Specialty Trade Contractors Business Acquisition

What should I look for when buying a specialty trade contractor business?

The most important question is whether the business keeps making money without the owner. Ask to see job costing records, backlog documentation, and who runs field operations day to day. A company with a tenured foreman, recurring service agreements, and clean books is a very different acquisition than one where the owner is the only person who can estimate, sell, and manage quality. Browse specialty trade contractor businesses for sale on Rejigg to see what's available right now.

How much does a specialty trade contractor business cost?

Most specialty trade contractors sell for 2 to 6 times annual profit. Owner-dependent businesses with no real management layer land toward the lower end. Companies with a documented backlog, recurring service revenue, and a foreman who runs crews independently can reach the higher end.
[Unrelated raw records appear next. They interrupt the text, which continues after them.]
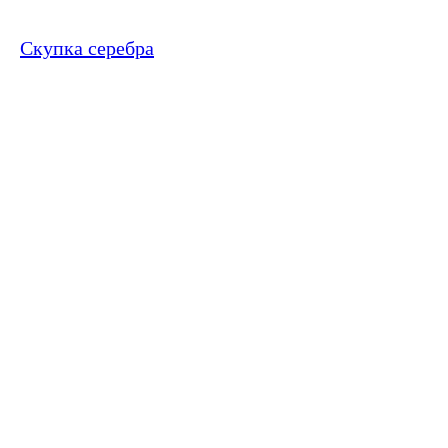
Скупка серебра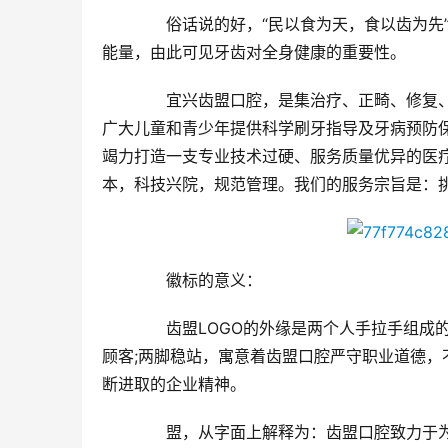
　　俗话说的好，“民以食为天，食以齿为先
能量，由此可见牙齿对全身健康的重要性。
　　宜兴齿盟口腔，是集治疗、正畸、修复
广大儿童和青少年提供科学刷牙指导及牙病预防
竭力打造一支专业技术过硬、服务质量优异的医
本，科技兴院，规范管理。我们的服务宗旨是：
　　徽标的意义：
　　齿盟LOGO的外缘是两个人手拉手组成
顾客;两脚稳站，寓意着齿盟口腔严守职业道德，
断进取的企业精神。
　　盟，从字面上解释为：齿盟口腔致力于为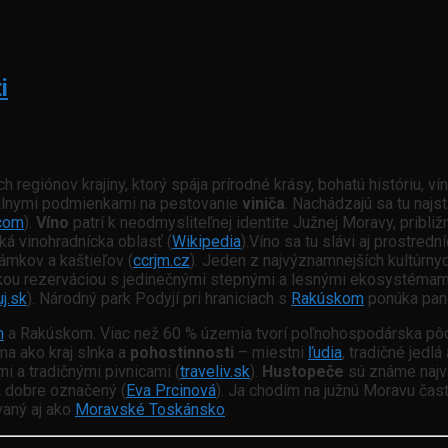
i
 regiónov krajiny, ktorý spája prírodné krásy, bohatú históriu, vín
eálnymi podmienkami na pestovanie
viniča
. Nachádzajú sa tu najs
.com
).
Víno
patrí k neodmysliteľnej identite Južnej Moravy, približ
ká vinohradnícka oblasť (
Wikipedia
).Víno sa tu slávi aj prostred
zámkov a kaštieľov (
ccrjm.cz
). Jeden z najvýznamnejších kultúrny
ickou rezerváciou s jedinečnými stepnými a lesnými ekosystéma
j.sk
). Národný park Podyjí pri hraniciach s
Rakúskom
ponúka pane
m
a Rakúskom. Viac než 60 % územia tvorí poľnohospodárska pôd
ma ako kraj slnka a
pohostinnosti
– miestni
ľudia
, tradičné jedlá
mi a tradičnými pivnicami (
traveliv.sk
).
Hustopeče
sú známe najv
a dobre označený (
Eva Prcinová
). Ja chodím na južnú Moravu čas
ovaný aj ako
Moravské Toskánsko
.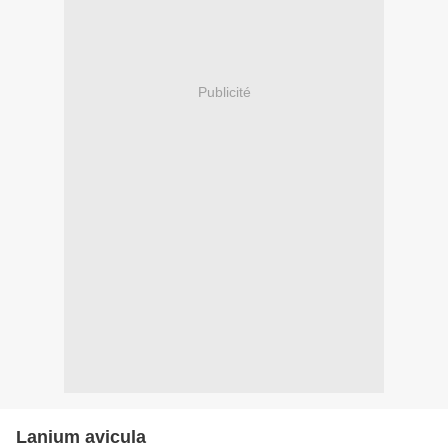
Publicité
Lanium avicula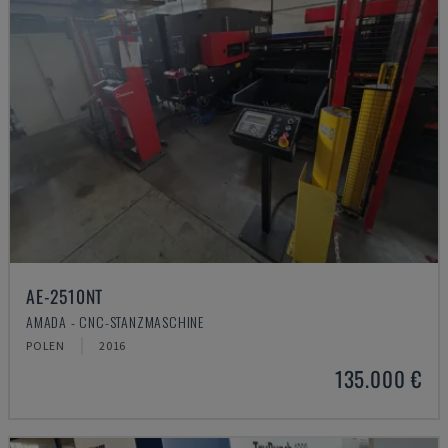
AE-2510NT
AMADA - CNC-STANZMASCHINE
POLEN
2016
135.000 €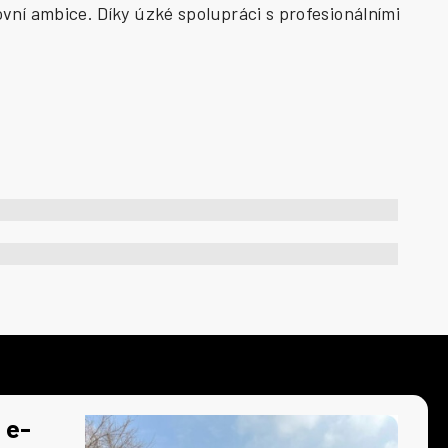
vní ambice. Díky úzké spolupráci s profesionálními
 e-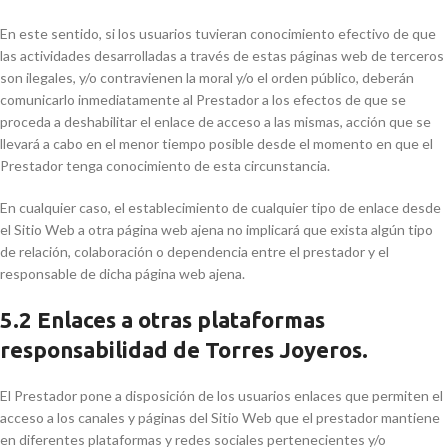
En este sentido, si los usuarios tuvieran conocimiento efectivo de que
las actividades desarrolladas a través de estas páginas web de terceros
son ilegales, y/o contravienen la moral y/o el orden público, deberán
comunicarlo inmediatamente al Prestador a los efectos de que se
proceda a deshabilitar el enlace de acceso a las mismas, acción que se
llevará a cabo en el menor tiempo posible desde el momento en que el
Prestador tenga conocimiento de esta circunstancia.
En cualquier caso, el establecimiento de cualquier tipo de enlace desde
el Sitio Web a otra página web ajena no implicará que exista algún tipo
de relación, colaboración o dependencia entre el prestador y el
responsable de dicha página web ajena.
5.2 Enlaces a otras plataformas
responsabilidad de Torres Joyeros.
El Prestador pone a disposición de los usuarios enlaces que permiten el
acceso a los canales y páginas del Sitio Web que el prestador mantiene
en diferentes plataformas y redes sociales pertenecientes y/o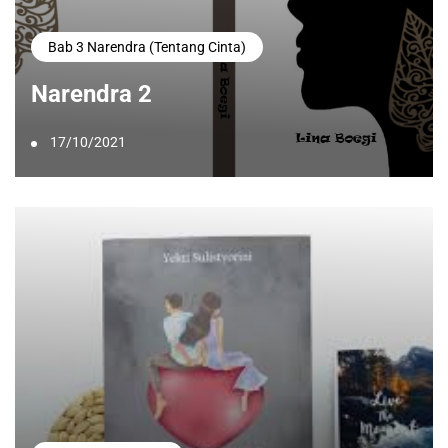
Bab 3 Narendra (Tentang Cinta)
Narendra 2
17/10/2021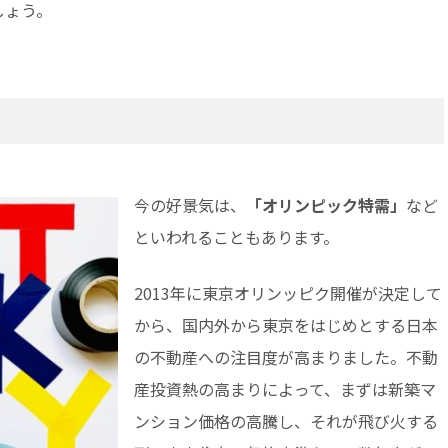
しょう。
今の好景気は、
「オリンピック特需」
など
といわれることもあります。
2013年に東京オリンッピク開催が決定して
から、国内外から東京をはじめとする日本
の不動産への注目度が高まりました。不動
産投資熱の高まりによって、まずは新築マ
ンション価格の高騰し、それが飛び火する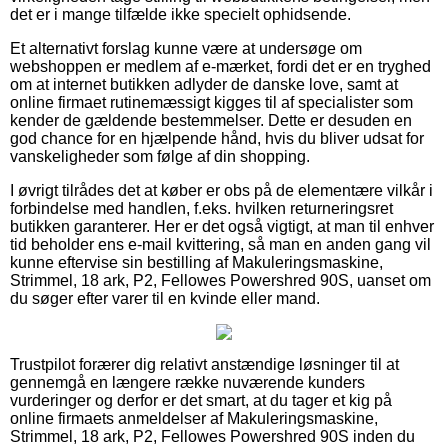
det er i mange tilfælde ikke specielt ophidsende.
Et alternativt forslag kunne være at undersøge om
webshoppen er medlem af e-mærket, fordi det er en tryghed
om at internet butikken adlyder de danske love, samt at
online firmaet rutinemæssigt kigges til af specialister som
kender de gældende bestemmelser. Dette er desuden en
god chance for en hjælpende hånd, hvis du bliver udsat for
vanskeligheder som følge af din shopping.
I øvrigt tilrådes det at køber er obs på de elementære vilkår i
forbindelse med handlen, f.eks. hvilken returneringsret
butikken garanterer. Her er det også vigtigt, at man til enhver
tid beholder ens e-mail kvittering, så man en anden gang vil
kunne eftervise sin bestilling af Makuleringsmaskine,
Strimmel, 18 ark, P2, Fellowes Powershred 90S, uanset om
du søger efter varer til en kvinde eller mand.
Trustpilot forærer dig relativt anstændige løsninger til at
gennemgå en længere række nuværende kunders
vurderinger og derfor er det smart, at du tager et kig på
online firmaets anmeldelser af Makuleringsmaskine,
Strimmel, 18 ark, P2, Fellowes Powershred 90S inden du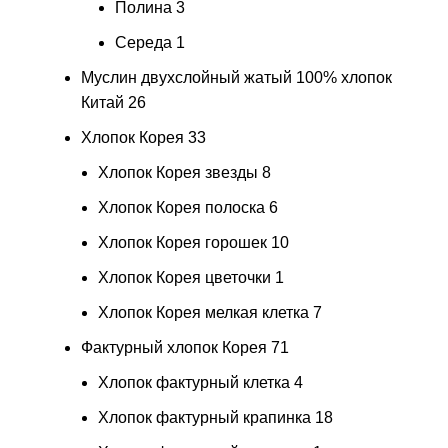
Полина
3
Середа
1
Муслин двухслойный жатый 100% хлопок
Китай
26
Хлопок Корея
33
Хлопок Корея звезды
8
Хлопок Корея полоска
6
Хлопок Корея горошек
10
Хлопок Корея цветочки
1
Хлопок Корея мелкая клетка
7
Фактурный хлопок Корея
71
Хлопок фактурный клетка
4
Хлопок фактурный крапинка
18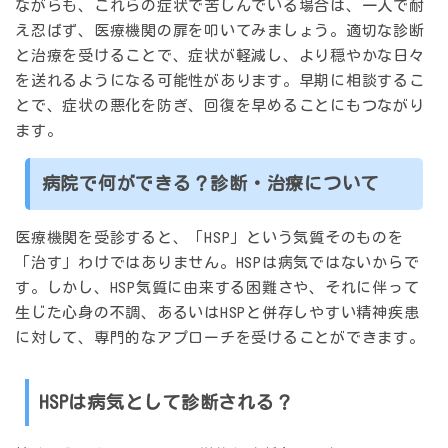
ながらも、これらの症状で苦しんでいる場合は、一人で耐
え忍ばず、医療機関の扉を叩いてみましょう。適切な診断
と治療を受けることで、症状が軽減し、より穏やかな日々
を送れるようになる可能性があります。早期に相談するこ
とで、症状の悪化を防ぎ、回復を早めることにもつながり
ます。
病院で何ができる？診断・治療について
医療機関を受診すると、「HSP」という気質そのものを
「治す」わけではありません。HSPは病気ではないからで
す。しかし、HSP気質に由来する困難さや、それに伴って
生じた心身の不調、あるいはHSPと併存しやすい精神疾患
に対して、専門的なアプローチを受けることができます。
HSPは病気として診断される？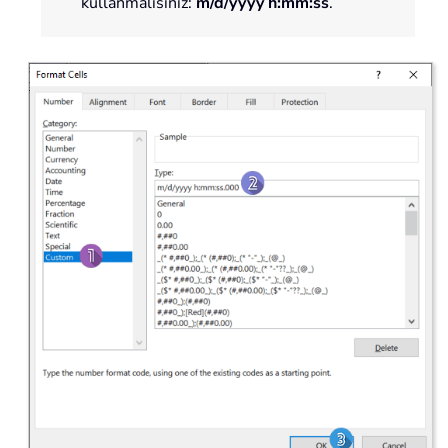
kullanmalısınız:
m/d/yyyy h:mm:ss
.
If you're using SBA financing, the SBA loan calculator can help you model what payments would look like at different price points.

How do I evaluate a specialty trade contractor business before buying?

Start with three years of financials and ask for job cost reports alongside the P&L statements. Look at whether the reported margins match what the job-level records show. Get a backlog summary with signed contract values and expected completion dates. Spend time with the field team, not just the owner, to understand whether the operation can run without the seller involved. Review all licenses and insurance certificates and confirm what transfers in the sale.

What due diligence questions should I ask about a specialty trade contractor business?

Ask how many jobs the company completed in the past year, what the average margin was, and whether there have been any significant losses or warranty claims. Find out which licenses are held by the company versus the owner personally. Ask about the bonding relationship and what capacity the company currently carries. Find out whether any key customers require the owner to be personally involved, and what the plan is for transitioning those relationships.

Where can I find specialty trade contractor businesses for sale?

Rejigg connects buyers with vetted trade and contractor businesses across regions and specialties. Browse specialty trade contractor businesses for sale on Rejigg and reach out directly to owners.

How does a backlog affect the price of a trade contractor acquisition?

A strong, documented backlog reduces the risk you're taking on at closing. When you know there are 4 to 6 months of signed, profitable work already scheduled, the first chapter of your ownership is much less uncertain. Buyers who understand the value of backlog typically pay meaningfully more for companies that can show verified job-level margin data alongside total backlog value. Don't just ask for total backlog size, ask to see the margins on the scheduled jobs and how often actual margins come in close to estimated ones.

What's the difference between buying a residential versus commercial specialty contractor?

Commercial contractors tend to have more consistent revenue, stronger documentation requirements, and better job costing records because general contractors and building owners demand it. Residential work can be more profitable per job but is also more dependent on seasonal demand and referral networks that are often tied to the owner personally. Commercial work with recurring service agreements is generally more attractive for buyers who want a business that runs with less direct involvement. The right fit depends on your background and whether you want to be actively managing field operations.